La liberté accordée au titulaire de, choisir le traitement fiscal de ses versements volontaires, transférer les fonds en provenance d’anciens produits retraite, sécuriser son investissement à l’approche de l’échéance, décider des modalités de liquidation de son épargne à l’échéance, s’accompagne d’un renforcement de l’obligation d’information et de conseil tout au long de la carrière.

 

 

 


BRÈVES

 

Des dispositions révisant les modalités de calcul des indemnités journalières dans la LFSS 2020 

La loi de financement de la sécurité sociale (LFSS) pour 2020, a été définitivement adoptée le 3 décembre 2019 par le Parlement. Elle contient plusieurs mesures en matière de prestations sociales notamment sur les modalités de calcul des indemnités journalières.

Ces nouvelles modalités concerneront les arrêts de travail prescrits à compter du 1er juillet 2020 et à ceux prescrits avant cette date dont la durée n’a pas atteint 30 jours consécutifs au 1er juillet 2020.

L’indemnité correspondra, alors, à une fraction des revenus d’activité antérieurs soumis à cotisations à la date de l’interruption de travail, retenus dans la limite d’un plafond et ramenés à une valeur journalière. Ce revenu journalier est déterminé d’après la ou les dernières paies antérieures à la date de l’interruption de travail. La fraction, le plafond et les modalités déterminant les revenus d’activité antérieurs et leur valeur journalière seront fixés par décret.

Autre disposition impactant les indemnités journalières : la majoration du taux de remplacement applicable quand l’assuré a au moins trois enfants à charge, et qui porte le taux de 50 % à 66,66 % à compter du 31e jour de versement est supprimée. Seul un taux unique de 50 % des revenus antérieurs s’appliquera aux indemnités journalières servies par l’assurance maladie.

De même, la possibilité de révision du taux en cas d’augmentation générale des salaires postérieurement à l’ouverture du bénéfice de l’assurance maladie pour les arrêts de travail se prolongeant au-delà de trois mois, est supprimée.

 

 

Acre : des modifications applicable aux micro-entrepreneurs

À compter du 1er janvier 2020, les micro-entrepreneurs ne pourront plus bénéficier de l’exonération de cotisations prévue par le dispositif au-delà d’une durée de un an, tandis que le taux de l’exonération sera réduit.

Jusqu’à présent, il était possible de prolonger l’exonération de cotisations et de contributions sociales en deuxième et troisième années d’activité. À compter du 1er janvier 2020, cette possibilité sera supprimée.

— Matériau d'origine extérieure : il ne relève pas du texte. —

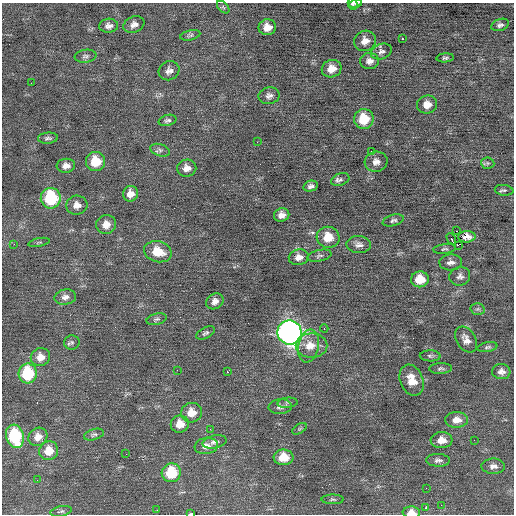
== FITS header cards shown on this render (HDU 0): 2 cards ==
NAXIS1  =                  512 / Axis length
NAXIS2  =                  512 / Axis length

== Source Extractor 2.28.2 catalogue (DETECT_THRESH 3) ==
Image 512 x 512 px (HDU 0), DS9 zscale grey, 1 PNG px = 1 image px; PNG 516 x 516 px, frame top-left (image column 1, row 512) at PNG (2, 3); each listed source drawn as its Kron ellipse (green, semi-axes under 4 px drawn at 4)
Background 0.235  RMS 0.74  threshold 2.21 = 3 sigma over >= 5 px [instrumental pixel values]
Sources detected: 103; all 103 listed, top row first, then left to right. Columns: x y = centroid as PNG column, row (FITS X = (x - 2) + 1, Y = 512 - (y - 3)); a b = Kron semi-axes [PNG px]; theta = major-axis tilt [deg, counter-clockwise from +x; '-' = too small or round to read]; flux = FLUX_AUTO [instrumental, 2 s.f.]
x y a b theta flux
356 3 7 3 12 77
352 4 6 5 - 88
223 7 7 4 -45 80
134 25 11 8 20 280
500 25 9 6 19 150
109 26 9 7 4 230
267 27 9 8 - 520
190 35 10 5 13 120
402 39 3 3 - 250
365 41 11 10 - 430
381 51 11 7 20 190
86 56 11 6 8 160
445 58 9 4 4 120
369 61 9 8 - 270
332 69 10 8 20 590
169 71 10 9 - 270
31 83 2 2 - 140
269 96 10 8 9 230
427 105 10 9 - 480
364 119 10 9 - 1400
168 120 9 5 15 120
48 138 10 5 4 130
257 142 3 2 - 50
160 150 10 6 -17 140
371 151 2 2 - 47
95 162 9 9 - 1200
376 162 11 10 - 340
488 163 6 5 - 100
66 166 9 7 7 300
187 168 9 8 - 360
340 180 9 6 20 150
311 186 7 5 14 170
504 190 9 5 -7 110
130 194 8 7 - 380
51 198 10 10 - 3100
77 205 10 9 - 380
282 215 8 6 21 310
393 220 11 5 15 140
106 224 10 9 - 440
457 231 2 2 - 190
328 237 11 10 - 880
467 237 8 5 2 120
451 239 6 2 -60 710
39 242 11 3 11 77
14 244 2 2 - 160
359 245 12 8 -3 260
458 245 2 2 - 12000
444 249 11 4 7 110
158 252 14 10 -15 970
319 256 12 5 12 150
299 257 10 8 10 330
451 262 11 8 2 240
460 276 10 9 - 220
420 279 9 8 - 950
65 297 11 7 9 250
215 301 9 7 33 260
478 309 7 6 - 100
156 319 10 5 14 130
324 328 4 4 - 52
290 332 12 12 - 25000
205 333 10 5 27 120
466 340 14 9 -58 360
72 342 7 7 - 120
308 346 17 10 80 630
312 346 16 12 0 670
487 347 10 5 10 110
430 356 10 5 -2 120
40 357 10 9 - 460
441 368 11 5 1 120
177 370 2 2 - 89
227 372 2 2 - 230
501 372 9 7 -6 230
28 373 10 9 - 2600
412 380 16 11 -68 810
288 403 10 5 5 140
280 407 11 7 5 210
191 413 10 10 - 660
457 420 11 8 2 460
180 424 9 8 - 590
210 429 2 2 - 40
299 429 8 4 31 76
94 435 10 5 16 120
15 436 12 9 -74 3100
38 437 10 9 - 420
442 440 11 8 4 500
474 440 2 2 - 130
214 442 12 6 12 200
206 446 11 8 9 310
49 451 10 9 - 720
126 454 2 2 - 83
283 457 10 8 2 940
438 460 12 6 -1 180
493 466 11 7 -2 240
171 473 10 9 - 1700
37 480 2 2 - 21
426 488 2 2 - 30
333 499 11 5 0 110
441 505 2 2 - 35
426 507 3 2 - 490
157 510 3 2 - 40
61 511 11 5 11 110
411 512 9 6 -4 390
191 514 3 2 - 1500
At the frame edge (FLAGS 8, measured only in part): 4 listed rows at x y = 356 3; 352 4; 411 512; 191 514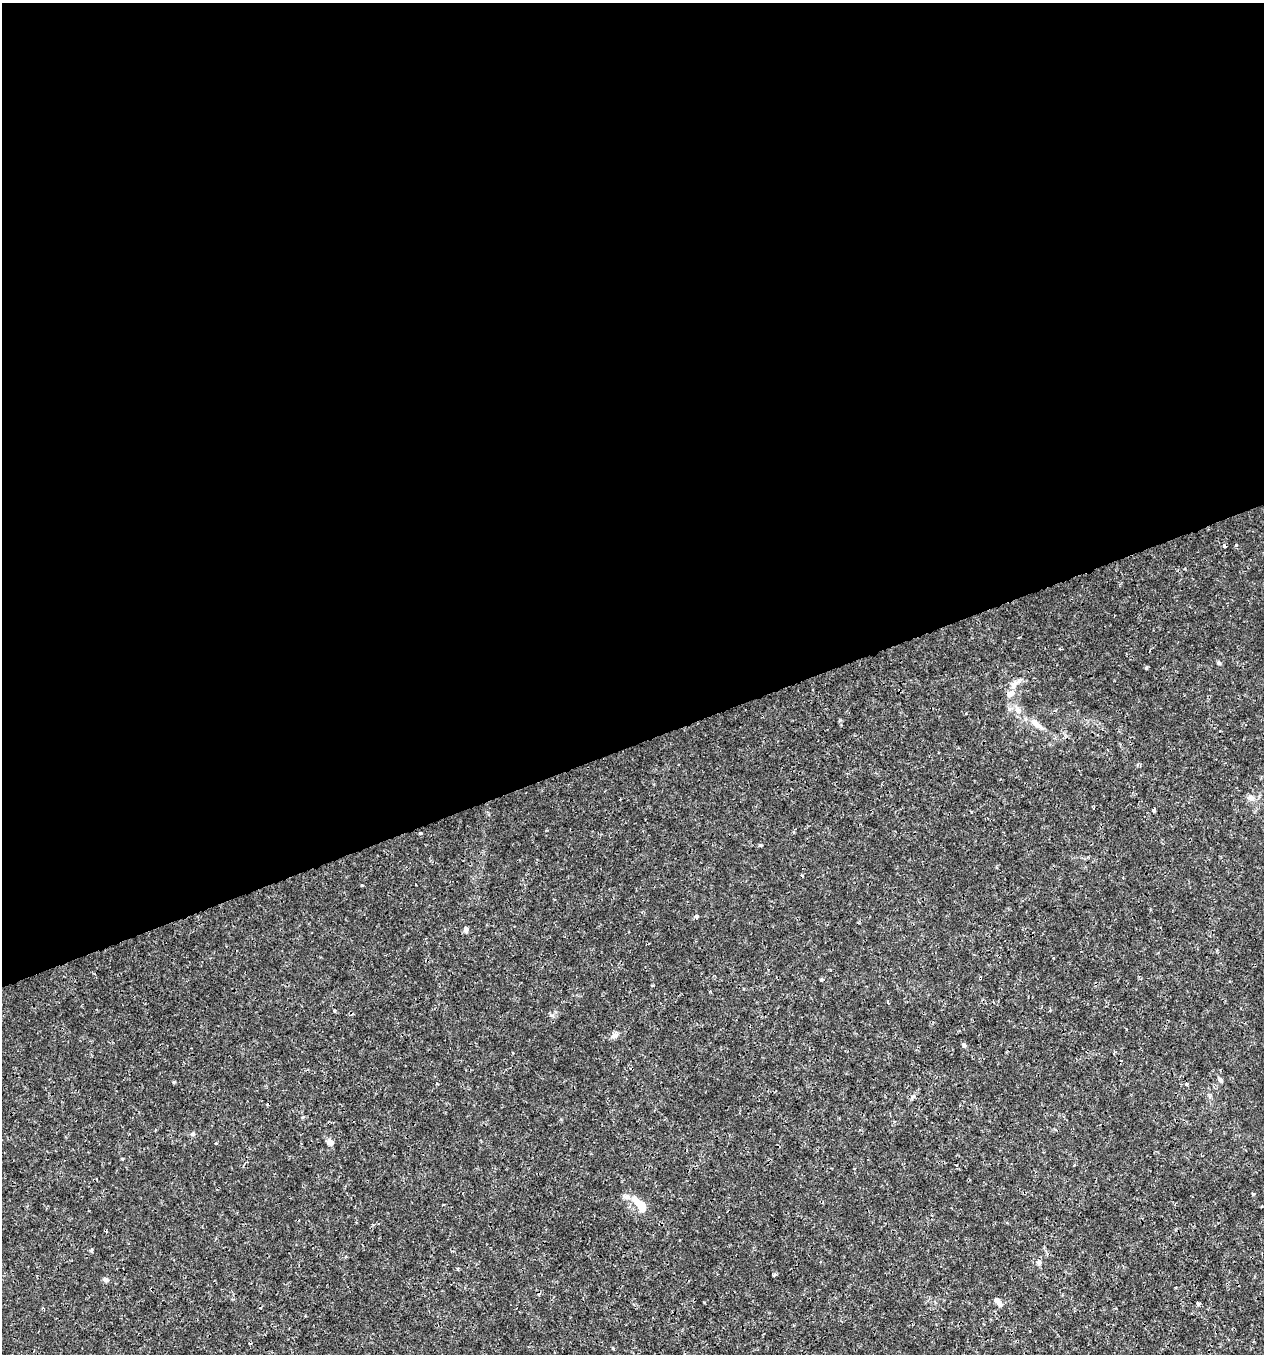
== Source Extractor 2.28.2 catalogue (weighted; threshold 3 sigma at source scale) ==
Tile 2 of 4 x 4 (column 2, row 1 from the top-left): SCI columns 1383-2644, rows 4055-5406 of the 5236 x 5408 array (HDU 1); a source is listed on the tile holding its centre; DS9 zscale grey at full resolution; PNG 1266 x 1356 px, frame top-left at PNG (2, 3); no overlay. Shown black and unused: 55% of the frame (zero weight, under 3 of 4 exposures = <1% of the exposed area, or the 3 px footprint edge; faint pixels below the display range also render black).
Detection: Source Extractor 2.28.2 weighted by HDU 2 'WHT'; one run over the whole footprint, this tile lists its part. Background 0.00101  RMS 9.7e-04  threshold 0.00435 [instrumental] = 3 sigma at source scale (4.5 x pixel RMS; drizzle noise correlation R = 1.50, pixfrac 1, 0.0396/0.0396 arcsec/px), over >= 5 px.
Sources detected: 37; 3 cosmic-ray / hot-pixel residue — not listed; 2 inside a brighter listed object's ellipse — not listed separately; the other 32 listed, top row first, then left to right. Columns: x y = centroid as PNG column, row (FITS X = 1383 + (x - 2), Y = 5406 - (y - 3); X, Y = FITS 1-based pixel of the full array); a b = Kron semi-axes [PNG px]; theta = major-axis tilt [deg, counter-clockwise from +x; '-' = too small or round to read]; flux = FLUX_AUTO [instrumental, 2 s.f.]
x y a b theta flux
1224 546 4 3 - 0.23
1219 663 6 5 - 0.17
1146 668 4 4 - 0.16
1014 684 14 8 58 0.66
1017 710 8 8 - 0.43
1036 724 22 7 -39 0.84
1251 798 10 7 -11 0.46
1154 810 4 3 - 0.67
420 833 4 3 - 0.13
760 845 4 4 - 0.11
696 917 3 3 - 0.55
466 930 8 5 -85 0.31
821 980 4 3 - 0.21
334 1011 3 3 - 0.09
615 1036 9 6 19 0.42
964 1045 6 5 - 0.17
1220 1080 9 5 -50 0.23
174 1082 4 4 - 0.088
1187 1084 5 3 - 0.12
913 1096 7 6 - 0.22
192 1134 7 4 27 0.17
330 1142 7 6 - 0.49
122 1159 4 3 - 0.077
1253 1194 3 3 - 0.14
640 1205 26 10 -51 1.9
91 1250 3 3 - 0.21
1039 1262 7 6 - 0.24
458 1268 4 3 - 0.11
774 1275 4 4 - 0.14
106 1280 8 5 -9 0.22
1198 1303 4 3 - 0.32
999 1304 10 7 -59 0.32
Overlapping masked pixels (flux is a lower limit): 1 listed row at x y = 1224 546
Unlisted compact peaks at least as high as the median listed source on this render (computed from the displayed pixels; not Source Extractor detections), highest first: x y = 1236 545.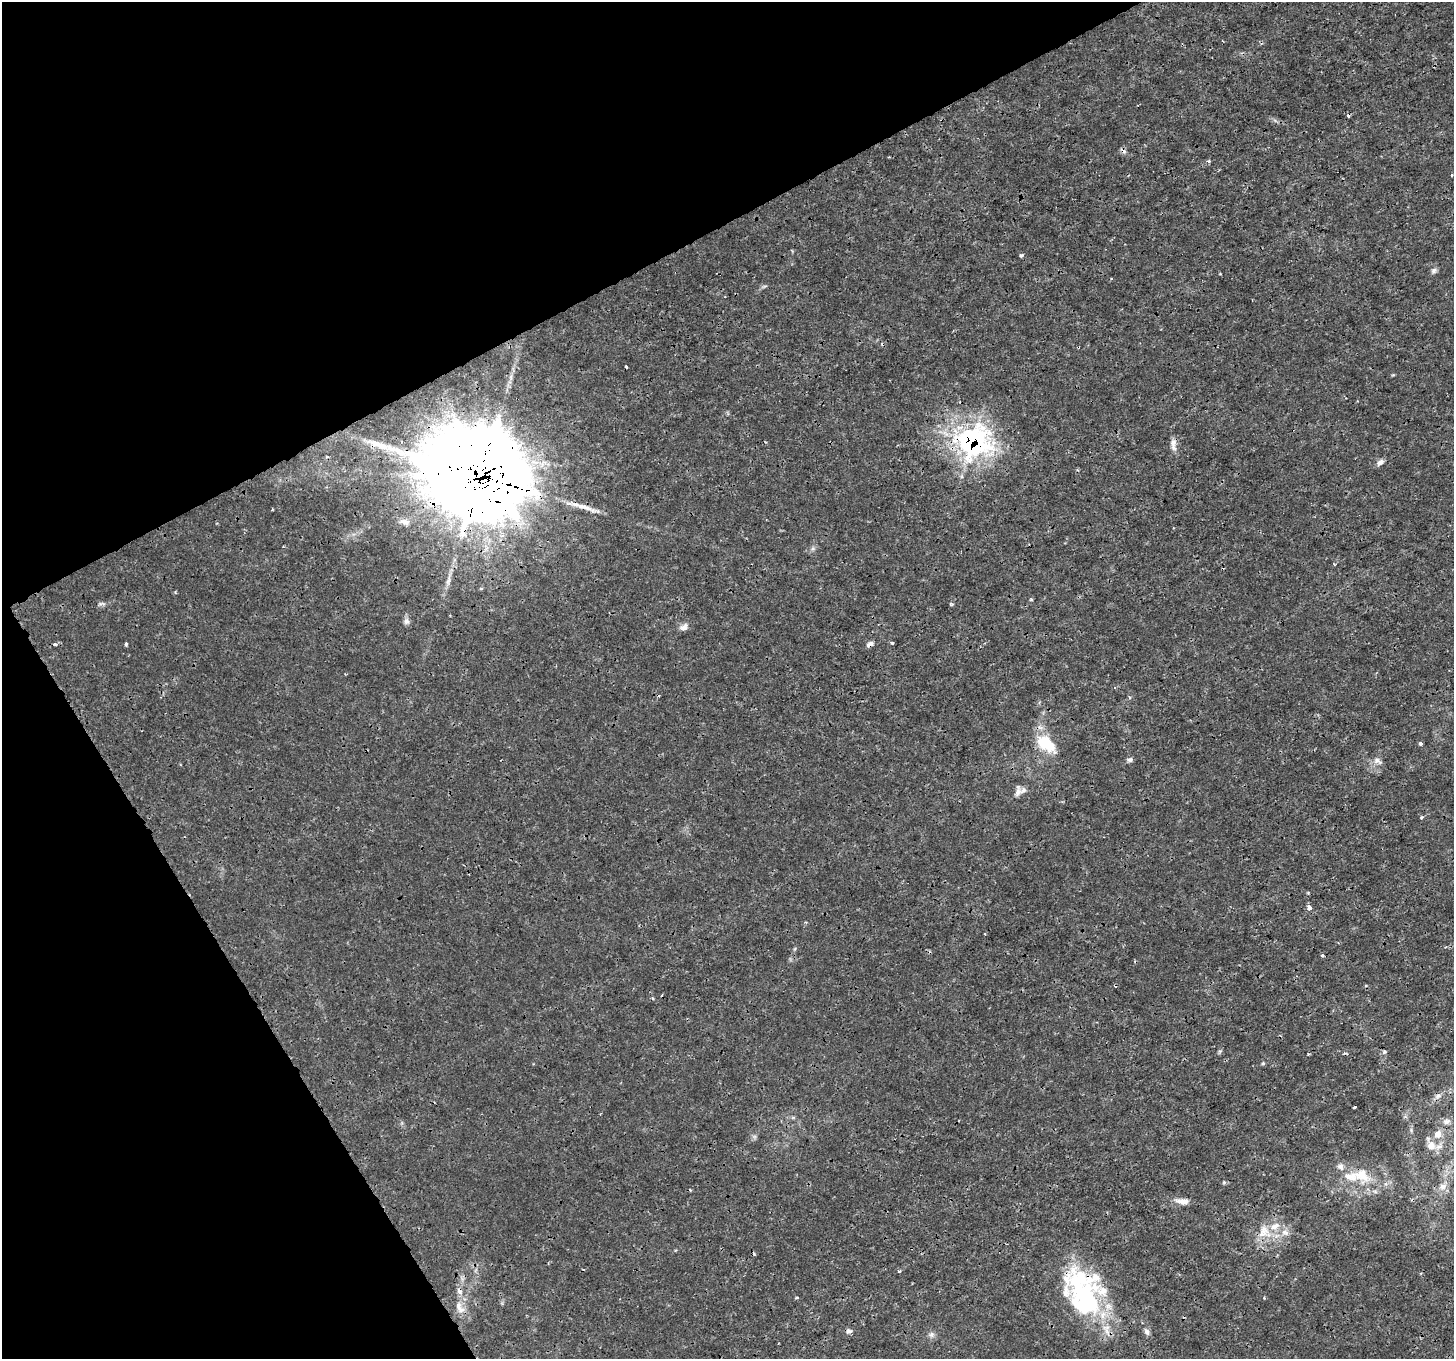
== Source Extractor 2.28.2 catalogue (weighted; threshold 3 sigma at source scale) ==
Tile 5 of 4 x 4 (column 1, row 2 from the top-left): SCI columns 4-1455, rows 2887-4243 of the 5816 x 5711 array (HDU 1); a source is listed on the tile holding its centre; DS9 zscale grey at full resolution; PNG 1456 x 1361 px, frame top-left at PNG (2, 2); no overlay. Shown black and unused: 27% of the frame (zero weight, under 3 of 4 exposures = <1% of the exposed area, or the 3 px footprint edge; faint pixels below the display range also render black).
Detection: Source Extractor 2.28.2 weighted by HDU 2 'WHT'; one run over the whole footprint, this tile lists its part. Background 0.00181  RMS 7.9e-04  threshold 0.00358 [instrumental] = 3 sigma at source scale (4.5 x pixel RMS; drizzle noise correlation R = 1.50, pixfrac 1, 0.0396/0.0396 arcsec/px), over >= 5 px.
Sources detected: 70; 9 cosmic-ray / hot-pixel residue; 1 long thin detection or spike segment (spike, bleed or trail) — not listed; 5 inside a brighter listed object's ellipse — not listed separately; the other 55 listed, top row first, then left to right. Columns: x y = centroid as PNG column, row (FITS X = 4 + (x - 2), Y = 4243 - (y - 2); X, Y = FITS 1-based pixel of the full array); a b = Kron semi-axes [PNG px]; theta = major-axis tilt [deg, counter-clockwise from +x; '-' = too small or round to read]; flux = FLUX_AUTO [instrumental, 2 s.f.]
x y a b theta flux
1208 161 4 3 - 0.14
1021 255 5 4 - 0.14
1434 270 7 6 - 0.24
972 441 15 13 0 34
1173 445 18 7 -87 0.52
1380 462 10 6 37 0.33
480 475 39 34 -26 1400
272 509 3 2 - 0.07
404 522 14 7 -9 0.39
813 548 7 4 19 0.16
481 589 4 3 - 0.15
1031 600 5 4 - 0.11
101 604 12 4 4 0.21
951 604 5 4 - 0.12
406 621 9 7 87 0.3
683 627 12 8 27 0.41
892 643 3 3 - 0.3
55 644 5 3 - 0.17
126 644 4 3 - 0.17
869 644 9 5 37 0.32
1130 697 6 3 -81 0.11
1046 744 26 14 -38 2.9
1420 744 4 4 - 0.22
1129 760 8 6 10 0.23
1377 761 13 7 -26 0.4
1023 790 12 7 29 0.39
1421 817 5 4 - 0.11
1309 908 4 4 - 0.89
1322 955 4 3 - 0.11
653 998 4 4 - 0.087
1384 1052 6 6 - 0.15
1263 1063 5 5 - 0.11
1438 1096 10 8 29 0.39
1354 1107 4 3 - 0.29
1405 1117 6 4 18 0.13
793 1118 6 4 19 0.11
1446 1121 11 8 7 0.39
1411 1130 6 4 -73 0.13
1438 1134 10 9 - 0.72
1431 1145 13 11 -71 0.84
1362 1175 29 20 -40 2.6
1224 1182 5 4 - 0.11
1443 1186 11 8 42 0.54
1182 1201 18 8 -8 0.63
1264 1232 20 18 -34 1.8
1285 1232 11 9 -17 0.56
899 1271 4 3 - 0.097
459 1291 10 7 -59 0.4
1084 1292 60 40 -65 14
797 1297 4 3 - 0.083
1264 1298 4 3 - 0.074
460 1308 21 10 -59 0.95
849 1331 8 7 - 0.25
1147 1332 9 6 -60 0.28
931 1335 8 8 - 0.28
Overlapping masked pixels (flux is a lower limit): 5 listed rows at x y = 972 441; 480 475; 869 644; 459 1291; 1084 1292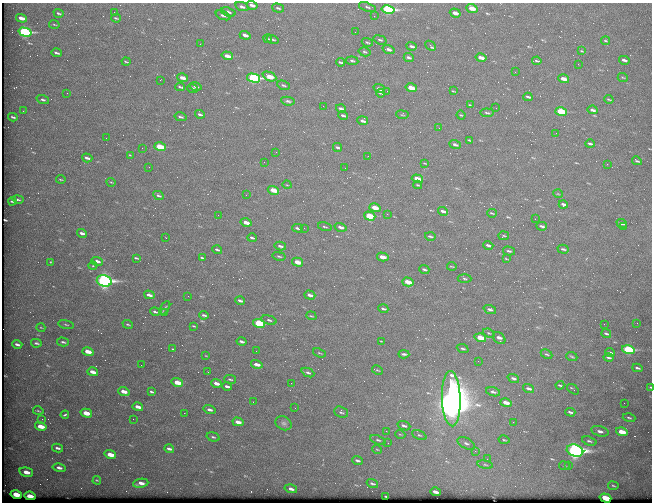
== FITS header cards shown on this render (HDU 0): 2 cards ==
NAXIS1  =                  650 / Width of table row in bytes
NAXIS2  =                  500 / Number of rows in table

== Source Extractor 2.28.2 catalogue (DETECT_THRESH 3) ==
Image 650 x 500 px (HDU 0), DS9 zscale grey, 1 PNG px = 1 image px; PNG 654 x 504 px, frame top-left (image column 1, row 500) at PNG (2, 3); each listed source drawn as its Kron ellipse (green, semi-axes under 4 px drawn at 4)
Background 574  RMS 2.8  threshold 8.32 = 3 sigma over >= 5 px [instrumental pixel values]
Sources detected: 262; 1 with non-positive FLUX_AUTO (blend fragments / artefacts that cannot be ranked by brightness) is neither listed nor drawn; the other 261 listed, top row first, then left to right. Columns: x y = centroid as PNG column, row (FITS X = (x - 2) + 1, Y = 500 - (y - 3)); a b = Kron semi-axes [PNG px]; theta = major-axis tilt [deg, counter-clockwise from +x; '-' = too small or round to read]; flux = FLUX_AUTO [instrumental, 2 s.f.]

Les dispositions actuellement en vigueur resteront cependant applicables pour les travailleurs indépendants ayant débuté leur activité avant le 1er janvier 2020.

Le niveau de l’exonération applicable aux micro-entrepreneurs sera également réduit à compter du 1er janvier 2020, pour représenter 50 % du taux applicable, contre 75 % actuellement (jusqu’à la fin du troisième trimestre civil qui suit celui au cours duquel intervient la date d’effet de l’affiliation).

Des mesures transitoires sont prévues pour les travailleurs indépendants ayant débuté leur activité avant le 1er janvier 2020.

Reconduction de la prime exceptionnelle de pouvoir d’achat 

Mise en place en urgence l’année dernière en réponse à la crise des « gilets jaunes », la Loi de financement de la sécurité sociale (LFSS) pour 2020 reconduit la prime exceptionnelle du pouvoir d’achat avec, toutefois, une particularité puisqu’elle lie les exonérations à l’existence d’un accord d’intéressement.

En effet, seules les primes versées par des employeurs mettant en œuvre un accord d’intéressement à la date de versement bénéficieraient des exonérations.

Par dérogation aux dispositions de l’article L. 3312-5 du Code du travail, les accords d’intéressement conclus entre le 1er janvier et le 30 juin 2020, peuvent porter sur une durée inférieure à trois ans, sans pouvoir être inférieure à un an.

Impulsée par une volonté de favoriser la mise en place d’accord d’intéressement, la mise en place de cette mesure pourrait toutefois avoir un effet dissuasif chez certains employeurs.